According to JTI, both illicit whites and counterfeit RYO are increasingly common. “A real emerging threat is how counterfeit RYO is being distributed and created,” explains JTI head of communications Jeremy Blackburn. “Packaging is coming into the UK through the postal system, independent of loose tobacco, and then the packs are being constructed by criminal gangs. A pouch of RYO is much easier to construct than cigarettes.” This explains the higher incidence of illicit share in RYO than cigarettes.
Taxing issue
Illicit whites and counterfeit RYO are big threats, but the biggest driver of the illicit trade is tax. Illicit traders can make a much larger margin selling contrabrand in the UK than in other countries. Tax accounts for over 75% of the cost (or nearly 16 of the cigarettes) of a pack of 20 cigarettes. “The HMRC faces a very difficult task as the UK has one of the highest excise tax regimes in the world for tobacco,” says Nelson. “It is taxed much higher in the UK than in Continental Europe. Blackburn adds: “HMRC is effectively fighting with one hand tied behind its back because of the tax increases.”
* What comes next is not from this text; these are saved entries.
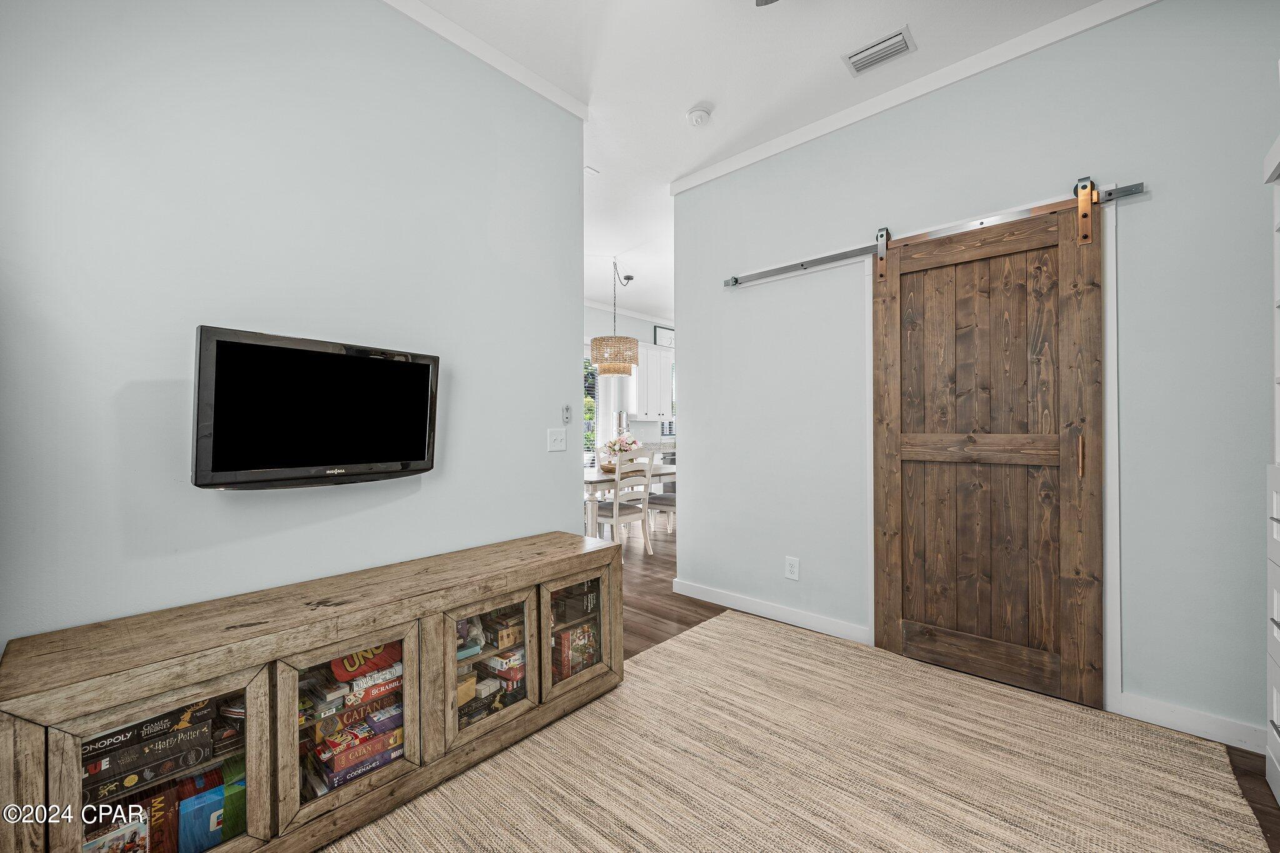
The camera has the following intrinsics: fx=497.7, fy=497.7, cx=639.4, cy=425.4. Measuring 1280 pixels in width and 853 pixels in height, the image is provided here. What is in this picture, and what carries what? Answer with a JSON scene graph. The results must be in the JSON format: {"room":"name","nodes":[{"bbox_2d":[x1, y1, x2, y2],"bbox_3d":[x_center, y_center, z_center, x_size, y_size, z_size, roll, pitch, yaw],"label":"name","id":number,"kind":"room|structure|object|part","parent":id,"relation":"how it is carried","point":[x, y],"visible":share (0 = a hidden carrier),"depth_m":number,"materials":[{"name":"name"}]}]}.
{"room":"living room","nodes":[
{"label":"living room","id":0,"kind":"room"},
{"bbox_2d":[0,0,584,659],"bbox_3d":[-1.315,-0.278,1.753,0.124,2.997,2.953,0,0,42],"label":"left wall","id":1,"kind":"structure","parent":0,"point":[552,498],"depth_m":1.68,"materials":[{"name":"paint"}]},
{"bbox_2d":[191,324,440,490],"bbox_3d":[-1.100,-0.037,1.755,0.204,0.499,0.761,0,0,42],"label":"television","id":2,"kind":"object","parent":1,"relation":"attached to","point":[417,456],"visible":0.99,"depth_m":1.65,"materials":[{"name":"black plastic"}]},
{"bbox_2d":[381,0,591,119],"bbox_3d":[-1.338,-1.725,1.634,0.061,0.075,3.099,0,0,42],"label":"crown molding","id":3,"kind":"structure","parent":1,"relation":"attached to","point":[524,80],"depth_m":2.30,"materials":[{"name":"white paint"}]},
{"bbox_2d":[546,428,566,451],"bbox_3d":[-0.430,0.073,2.621,0.018,0.118,0.114,0,0,42],"label":"light switch","id":4,"kind":"object","parent":1,"relation":"attached to","point":[557,444],"visible":0.96,"depth_m":2.62,"materials":[{"name":"white plastic"}]},
{"bbox_2d":[561,404,572,424],"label":"remote control","id":5,"kind":"object","parent":1,"relation":"attached to","point":[567,414],"visible":0.99,"depth_m":2.72,"materials":[{"name":"white plastic"}]},
{"bbox_2d":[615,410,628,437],"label":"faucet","id":6,"kind":"object","parent":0,"point":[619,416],"visible":0.68,"depth_m":7.10,"materials":[{"name":"silver metal"}]},
{"bbox_2d":[583,302,678,462],"bbox_3d":[-0.592,-0.241,6.963,0.125,2.949,6.350,0,0,42],"label":"kitchen wall","id":7,"kind":"structure","parent":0,"point":[642,324],"depth_m":7.33,"materials":[{"name":"white paint"}]},
{"bbox_2d":[582,352,599,466],"bbox_3d":[-0.950,-0.194,6.547,0.117,1.762,1.247,0,0,42],"label":"window","id":8,"kind":"structure","parent":7,"relation":"in","point":[589,429],"depth_m":6.86,"materials":[{"name":"glass"}]},
{"bbox_2d":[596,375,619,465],"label":"curtain","id":9,"kind":"object","parent":7,"relation":"attached to","point":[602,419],"visible":0.37,"depth_m":7.01,"materials":[{"name":"white fabric"}]},
{"bbox_2d":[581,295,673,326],"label":"crown molding","id":10,"kind":"structure","parent":7,"relation":"attached to","point":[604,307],"depth_m":7.48,"materials":[{"name":"white paint"}]},
{"bbox_2d":[630,341,674,421],"bbox_3d":[0.181,-0.623,7.545,0.363,1.143,0.897,0,0,42],"label":"upper cabinet","id":11,"kind":"object","parent":7,"relation":"attached to","point":[655,419],"visible":0.73,"depth_m":7.36,"materials":[{"name":"white paint"}]},
{"bbox_2d":[653,324,674,346],"bbox_3d":[0.460,-1.386,7.973,0.029,0.337,0.677,0,0,42],"label":"picture","id":12,"kind":"object","parent":7,"relation":"attached to","point":[657,329],"visible":0.63,"depth_m":7.85},
{"bbox_2d":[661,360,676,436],"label":"window","id":13,"kind":"structure","parent":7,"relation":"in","point":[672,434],"depth_m":8.08,"materials":[{"name":"glass"}]},
{"bbox_2d":[405,0,1125,320],"bbox_3d":[0.825,-1.813,3.661,7.185,0.103,9.386,0,0,42],"label":"ceiling","id":14,"kind":"structure","parent":0,"point":[685,103],"depth_m":2.47,"materials":[{"name":"white paint"}]},
{"bbox_2d":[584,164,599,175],"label":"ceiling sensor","id":15,"kind":"object","parent":14,"relation":"attached to","point":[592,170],"visible":0.94,"depth_m":3.44,"materials":[{"name":"white"}]},
{"bbox_2d":[588,258,640,378],"bbox_3d":[-0.262,-1.148,5.245,0.510,1.237,0.507,0,0,42],"label":"pendant lamp","id":16,"kind":"object","parent":14,"relation":"hanging from","point":[632,352],"visible":1,"depth_m":5.08,"materials":[{"name":"wicker"}]},
{"bbox_2d":[686,105,713,126],"bbox_3d":[0.337,-1.748,2.825,0.137,0.042,0.137,0,0,42],"label":"smoke detector","id":17,"kind":"object","parent":14,"relation":"attached to","point":[702,118],"visible":0.99,"depth_m":2.79,"materials":[{"name":"white plastic"}]},
{"bbox_2d":[755,0,778,5],"bbox_3d":[0.461,-1.599,1.240,1.159,0.384,1.143,0,0,42],"label":"ceiling fan","id":18,"kind":"object","parent":14,"relation":"hanging from","point":[762,0],"visible":0.99,"depth_m":1.83,"materials":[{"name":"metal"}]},
{"bbox_2d":[842,25,916,75],"bbox_3d":[1.137,-1.774,2.375,0.296,0.017,0.185,0,0,42],"label":"air vent","id":19,"kind":"object","parent":14,"relation":"attached to","point":[872,50],"visible":0.99,"depth_m":2.36,"materials":[{"name":"white metal"}]},
{"bbox_2d":[609,517,1279,852],"bbox_3d":[0.455,1.262,3.680,7.154,0.100,8.842,0,0,42],"label":"floor","id":20,"kind":"structure","parent":0,"point":[662,555],"depth_m":3.29,"materials":[{"name":"brown wood"}]},
{"bbox_2d":[0,531,624,852],"bbox_3d":[-0.839,0.885,1.804,0.481,0.666,1.806,0,0,42],"label":"tv console","id":21,"kind":"object","parent":20,"relation":"on","point":[364,630],"visible":0.94,"depth_m":1.42,"materials":[{"name":"brown wood"}]},
{"bbox_2d":[81,810,149,852],"bbox_3d":[-1.312,1.036,1.210,0.151,0.124,0.136,0,0,42],"label":"board game","id":22,"kind":"object","parent":21,"relation":"in","point":[121,832],"visible":0.85,"depth_m":1.20,"materials":[{"name":"paper"}]},
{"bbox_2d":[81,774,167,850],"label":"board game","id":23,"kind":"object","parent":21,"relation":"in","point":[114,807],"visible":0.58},
{"bbox_2d":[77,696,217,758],"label":"board game","id":24,"kind":"object","parent":21,"relation":"in","point":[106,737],"visible":0.59,"depth_m":1.26,"materials":[{"name":"black cardboard"}]},
{"bbox_2d":[81,719,214,801],"bbox_3d":[-1.304,0.815,1.282,0.210,0.092,0.326,0,0,42],"label":"board game","id":25,"kind":"object","parent":21,"relation":"in","point":[134,777],"visible":0.66,"depth_m":1.25,"materials":[{"name":"black cardboard"}]},
{"bbox_2d":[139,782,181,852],"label":"game box","id":26,"kind":"object","parent":21,"relation":"in","point":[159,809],"visible":0.62,"depth_m":1.29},
{"bbox_3d":[-1.104,0.862,1.208,0.069,0.533,0.409,0,0,42],"label":"glass door","id":27,"kind":"part","parent":21,"relation":"part of","materials":[{"name":"brown glass"}]},
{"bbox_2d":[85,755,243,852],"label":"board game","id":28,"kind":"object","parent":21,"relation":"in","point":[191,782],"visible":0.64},
{"bbox_2d":[176,769,246,852],"bbox_3d":[-1.204,1.080,1.402,0.174,0.155,0.196,0,0,42],"label":"game box","id":29,"kind":"object","parent":21,"relation":"in","point":[211,839],"visible":0.75,"depth_m":1.34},
{"bbox_2d":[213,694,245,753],"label":"board game","id":30,"kind":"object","parent":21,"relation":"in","point":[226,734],"visible":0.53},
{"bbox_2d":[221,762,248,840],"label":"green box","id":31,"kind":"object","parent":21,"relation":"in","point":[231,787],"visible":0.43,"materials":[{"name":"green cardboard"}]},
{"bbox_2d":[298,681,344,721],"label":"board game","id":32,"kind":"object","parent":21,"relation":"in","point":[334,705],"visible":0.82,"depth_m":1.58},
{"bbox_3d":[-0.851,0.863,1.495,0.108,0.507,0.406,0,0,42],"label":"glass door","id":33,"kind":"part","parent":21,"relation":"part of","materials":[{"name":"glass"}]},
{"bbox_2d":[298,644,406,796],"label":"board game stack","id":34,"kind":"object","parent":21,"relation":"in","point":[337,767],"visible":0.47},
{"bbox_2d":[313,720,404,789],"bbox_3d":[-0.930,1.066,1.659,0.182,0.086,0.260,0,0,42],"label":"board game","id":35,"kind":"object","parent":21,"relation":"in","point":[337,762],"visible":0.7,"depth_m":1.60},
{"bbox_2d":[330,641,402,683],"bbox_3d":[-0.934,0.781,1.717,0.159,0.096,0.229,0,0,42],"label":"box","id":36,"kind":"object","parent":21,"relation":"in","point":[379,650],"visible":0.53,"depth_m":1.65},
{"bbox_2d":[343,667,403,708],"bbox_3d":[-0.924,0.878,1.716,0.179,0.051,0.200,0,0,42],"label":"board game","id":37,"kind":"object","parent":21,"relation":"in","point":[362,695],"visible":0.64,"depth_m":1.65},
{"bbox_2d":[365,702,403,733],"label":"board game","id":38,"kind":"object","parent":21,"relation":"in","point":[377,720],"visible":0.7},
{"bbox_2d":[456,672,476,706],"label":"yellow box","id":39,"kind":"object","parent":21,"relation":"in","point":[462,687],"visible":0.31,"depth_m":1.87,"materials":[{"name":"cardboard"}]},
{"bbox_2d":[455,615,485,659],"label":"board game","id":40,"kind":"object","parent":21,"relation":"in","point":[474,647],"visible":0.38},
{"bbox_2d":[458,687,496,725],"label":"game box","id":41,"kind":"object","parent":21,"relation":"in","point":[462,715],"visible":0.43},
{"bbox_3d":[-0.548,0.858,1.826,0.121,0.487,0.381,0,0,42],"label":"glass door","id":42,"kind":"part","parent":21,"relation":"part of","materials":[{"name":"glass"}]},
{"bbox_2d":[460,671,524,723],"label":"board game","id":43,"kind":"object","parent":21,"relation":"in","point":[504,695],"visible":0.45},
{"bbox_2d":[485,649,525,682],"bbox_3d":[-0.550,0.981,2.101,0.187,0.069,0.162,0,0,42],"label":"board game","id":44,"kind":"object","parent":21,"relation":"in","point":[497,660],"visible":0.65,"depth_m":2.04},
{"bbox_2d":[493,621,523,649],"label":"game box","id":45,"kind":"object","parent":21,"relation":"in","point":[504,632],"visible":0.8,"depth_m":2.02,"materials":[{"name":"cardboard"}]},
{"bbox_2d":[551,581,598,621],"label":"board game","id":46,"kind":"object","parent":21,"relation":"in","point":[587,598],"visible":0.53,"depth_m":2.25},
{"bbox_2d":[553,623,597,680],"bbox_3d":[-0.351,1.046,2.329,0.183,0.209,0.263,0,0,42],"label":"board game box","id":47,"kind":"object","parent":21,"relation":"in","point":[577,632],"visible":0.59,"depth_m":2.27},
{"bbox_3d":[-0.269,0.852,2.139,0.110,0.485,0.392,0,0,42],"label":"glass door","id":48,"kind":"part","parent":21,"relation":"part of","materials":[{"name":"brown glass"}]},
{"bbox_2d":[593,448,656,554],"bbox_3d":[-0.185,0.724,4.683,0.499,1.006,0.458,0,0,42],"label":"dining chair","id":49,"kind":"object","parent":20,"relation":"on","point":[602,513],"visible":0.81,"depth_m":4.59,"materials":[{"name":"white wood"}]},
{"bbox_2d":[581,463,678,539],"bbox_3d":[-0.177,0.849,5.406,0.976,0.742,1.858,0,0,42],"label":"dining table","id":50,"kind":"object","parent":20,"relation":"on","point":[594,479],"visible":0.35,"depth_m":4.80,"materials":[{"name":"white wood"}]},
{"bbox_2d":[598,460,618,473],"bbox_3d":[-0.293,0.437,5.186,0.299,0.097,0.296,0,0,42],"label":"bowl","id":51,"kind":"object","parent":50,"relation":"on","point":[602,469],"visible":0.69,"depth_m":5.08,"materials":[{"name":"brown wood"}]},
{"bbox_2d":[604,431,641,463],"bbox_3d":[-0.182,0.259,5.353,0.387,0.383,0.388,0,0,42],"label":"flower bouquet","id":52,"kind":"object","parent":50,"relation":"on","point":[632,446],"visible":0.7,"depth_m":5.29,"materials":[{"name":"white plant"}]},
{"bbox_2d":[647,451,677,537],"bbox_3d":[0.414,0.749,5.329,0.493,0.991,0.459,0,0,42],"label":"dining chair","id":53,"kind":"object","parent":20,"relation":"on","point":[667,500],"visible":0.4,"depth_m":5.22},
{"bbox_2d":[327,610,1269,852],"bbox_3d":[0.360,1.199,1.345,2.318,0.012,3.175,0,0,42],"label":"rug","id":54,"kind":"object","parent":20,"relation":"on","point":[710,632],"visible":0.97,"depth_m":1.72,"materials":[{"name":"beige fabric"}]},
{"bbox_2d":[1262,131,1279,806],"bbox_3d":[2.037,0.152,1.225,0.555,2.113,0.875,0,0,42],"label":"white cabinet","id":55,"kind":"object","parent":20,"relation":"on","point":[1278,436],"visible":1,"depth_m":1.63,"materials":[{"name":"white paint"}]},
{"bbox_2d":[675,1,1279,752],"bbox_3d":[1.662,-0.268,2.440,3.717,2.978,0.122,0,0,42],"label":"right wall","id":56,"kind":"structure","parent":0,"point":[697,533],"depth_m":2.14,"materials":[{"name":"grey paint"}]},
{"bbox_2d":[670,577,872,645],"bbox_3d":[0.767,1.171,3.190,1.355,0.100,0.016,0,0,42],"label":"baseboard","id":57,"kind":"structure","parent":56,"relation":"attached to","point":[827,622],"depth_m":3.10,"materials":[{"name":"white paint"}]},
{"bbox_2d":[784,555,799,580],"bbox_3d":[0.927,0.869,3.035,0.080,0.129,0.009,0,0,42],"label":"wall socket","id":58,"kind":"object","parent":56,"relation":"attached to","point":[792,568],"visible":0.98,"depth_m":3.03,"materials":[{"name":"white plastic"}]},
{"bbox_2d":[673,0,1158,195],"bbox_3d":[1.538,-1.733,2.463,3.544,0.078,0.058,0,0,42],"label":"crown molding","id":59,"kind":"structure","parent":56,"relation":"attached to","point":[727,167],"depth_m":2.51,"materials":[{"name":"white paint"}]},
{"bbox_2d":[727,179,1143,288],"bbox_3d":[1.350,-0.974,2.639,2.113,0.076,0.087,0,0,42],"label":"barn door rail","id":60,"kind":"object","parent":56,"relation":"attached to","point":[777,272],"visible":0.89,"depth_m":2.51,"materials":[{"name":"silver metal"}]},
{"bbox_2d":[867,185,1106,711],"bbox_3d":[1.613,0.087,2.392,0.937,2.226,0.089,0,0,42],"label":"barn door","id":61,"kind":"structure","parent":60,"relation":"hanging from","point":[1065,247],"depth_m":2.34,"materials":[{"name":"brown wood"}]},
{"bbox_3d":[1.897,0.131,2.151,0.026,0.179,0.035,0,0,42],"label":"door handle","id":62,"kind":"part","parent":61,"relation":"part of","materials":[{"name":"metal"}]},
{"bbox_2d":[1114,690,1266,754],"bbox_3d":[2.241,1.160,1.862,0.656,0.099,0.018,0,0,42],"label":"baseboard","id":63,"kind":"structure","parent":56,"relation":"attached to","point":[1160,717],"depth_m":1.94,"materials":[{"name":"white paint"}]}
]}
“The economic conditions allied to the ever-growing sophistication of the gangs make it very difficult to gain traction”
And P&H warned earlier this year “the decision to increase duty by 2% above RPI is likely to lead to an increase of non-UK duty paid products”.
So what is the government doing? HMRC says it has more than halved the size of the illicit market in cigarettes. In the last two years, it seized 3.6 billion illicit cigarettes and more than 1,000 tonnes of RYO, resulting in 432 prosecutions. But annualising seizures in the latest quarter - between July and September - the additional 310 million cigarettes worth £88m and 58.4 tonnes of RYO, worth £13.2m - suggests a slowdown. And in September, a Committee of Public Accounts (PAC) report slammed it for being too optimistic in its proposals to tackle smuggling in the 2010 Spending Review. It also came under fire for not making full use of enforcement actions available, and for not challenging manufacturers for failing to prevent oversupply.
“Additional investment has been named by this government to tackle tobacco smuggling, and our officers posted overseas have made a significant contribution to the drive against smuggling, as the PAC recognises,” an HMRC spokeswoman insists. “HMRC’s strategy is to tackle issues further up the supply chain, where the quantities involved are much bigger, allowing us to have a bigger impact on the fraud and the best return on investment. Seizures of illicit cigarettes targeted on the UK have increased 28% under this strategy.”
More commitment needed
Despite HMRC’s recent successes, wholesalers, indies and manufacturers believe more could be done. “The current economic conditions, allied to the ever-increasing sophistication of the organised criminal gangs that peddle illicit tobacco and the difficulty in taking these criminals permanently out of circulation, make it very difficult to gain traction,” says Peter Nelson, anti-illicit trade manager for Imperial Tobacco. “We need more commitment and resources from the government for HMRC, the Border Force and the law courts to effectively step down on these activities.”
The renewed threat of plain packs will only make the situation worse, warns Bestway director Dawood Pervez. “In Australia, illicit consumption has grown from 11.8% to 13.3% since plain packs were introduced there last year, the highest level recorded,” he says.
The best way for the trade to combat black market fags is to report any illegal activity as soon as they can. Imperial Tobacco has just launched a new campaign called Suspect it? Report It! to encourage just that. “Intelligence is like a series of jigsaws individually we may only have one piece each, but if we all contribute our piece, a more detailed picture can be built by those responsible for completing the jigsaws,” says Nelson.
As JTI’s Blackburn adds: “If you know something’s going on, report it to the Customs Hotline. It’s time to take a stand.”